Learn how to format column headings for clarity and consistency. This step-by-step guide covers how to apply styles to your column headers—making your data easier to read and manage.
Formatting column headings means customizing the labels that appear at the top of each column so they clearly describe the data beneath them. This includes renaming headings, changing font, size, weight, color, alignment, and visibility to match your business terminology and improve readability for clients.
Clear headings make price tables easier to scan in sales quoting software and other quote software tools.
Open the price table editor, click directly on the heading text you want to change, type your new label (for example, change “Description” to “Item Name”), then save or apply the change so the new heading appears in the table.
Editing headings is quick in most quote and proposal software and lets you tailor tables to specific clients or industries.

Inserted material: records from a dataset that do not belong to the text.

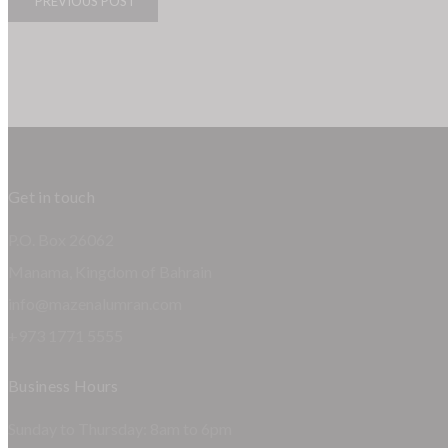
PREVIOUS POST
Get in touch
P.O. Box 26062
Manama, Kingdom of Bahrain
info@mazenalumran.com
+973 1771 5555
Business Hours
Sunday to Thursday: 8am to 6pm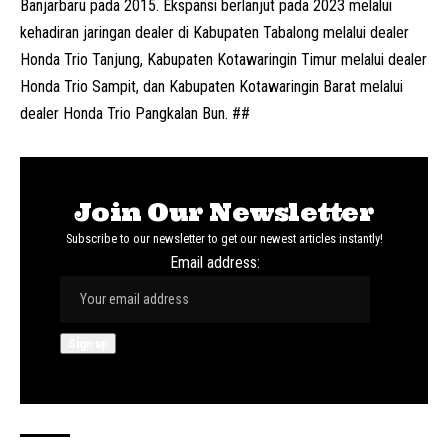
Banjarbaru pada 2015. Ekspansi berlanjut pada 2023 melalui
kehadiran jaringan dealer di Kabupaten Tabalong melalui dealer
Honda Trio Tanjung, Kabupaten Kotawaringin Timur melalui dealer
Honda Trio Sampit, dan Kabupaten Kotawaringin Barat melalui
dealer Honda Trio Pangkalan Bun. ##
Join Our Newsletter
Subscribe to our newsletter to get our newest articles instantly!
Email address: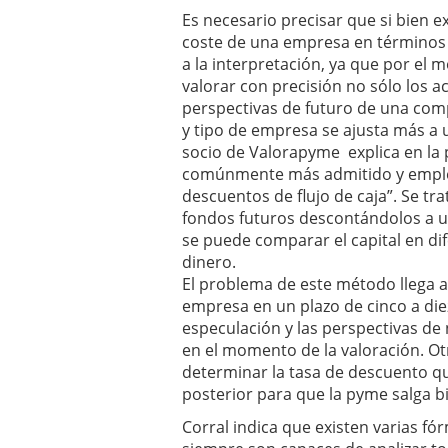
errores
abril 10, 2025
Es necesario precisar que si bien e
coste de una empresa en términos 
a la interpretación, ya que por el
valorar con precisión no sólo los a
perspectivas de futuro de una com
y tipo de empresa se ajusta más a u
socio de Valorapyme explica en la 
comúnmente más admitido y emplea
descuentos de flujo de caja”. Se tra
fondos futuros descontándolos a un
se puede comparar el capital en dif
dinero.
El problema de este método llega a
empresa en un plazo de cinco a diez
especulación y las perspectivas d
en el momento de la valoración. Otr
determinar la tasa de descuento que
posterior para que la pyme salga b
Corral indica que existen varias fó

Yes. You can change font family, size, weight (bold/regular), color, and alignment of column headings to keep them consistent with your brand or document style. These styling options help make headings visually distinct and easier to scan.
Consistent heading styles are especially useful when using sales proposal software to produce client-facing documents.
Custom headings use terms familiar to your audience, reduce confusion, and speed client decision-making. They help ensure your quotes and proposals look professional and on-brand, improving clarity when customers compare items, prices, or quantities.
Custom headings are a small change that can increase conversion rates when using sales quoting software or proposal software.
Yes. If a heading isn’t needed for a particular view, you can hide it or replace it with a shorter label to keep the table clean and focused. Simplifying headings is useful for streamlined internal views or when sharing tables with non-technical audiences.
Hiding unnecessary columns also improves readability on mobile exports and PDF proposals created by your quote software.
Use clear, concise labels (one to three words), keep capitalization and font sizes consistent, and align headings to match the data type (for example, right-align numbers and prices). Prefer customer-focused language and avoid internal jargon.
Other tips: ensure good color contrast for legibility, test headings in exported PDFs and on mobile, and create reusable templates in your sales proposal software to maintain consistency.
When you edit and save a heading in the price table editor, the change applies to that table or the template you edited. If you want the same headings across many documents, update the shared template or create a reusable table style—otherwise changes may only appear in the current document.
Always preview exports (PDF/print) after editing headings to confirm the final layout looks correct in your quote software.
Create and maintain branded templates or global table styles in your document-generation or sales proposal software. Standardize label text, fonts, and alignment in a master template so all new quotes inherit the same headings.
Using templates in your sales quoting software reduces manual edits, speeds document creation, and helps present a consistent experience to clients.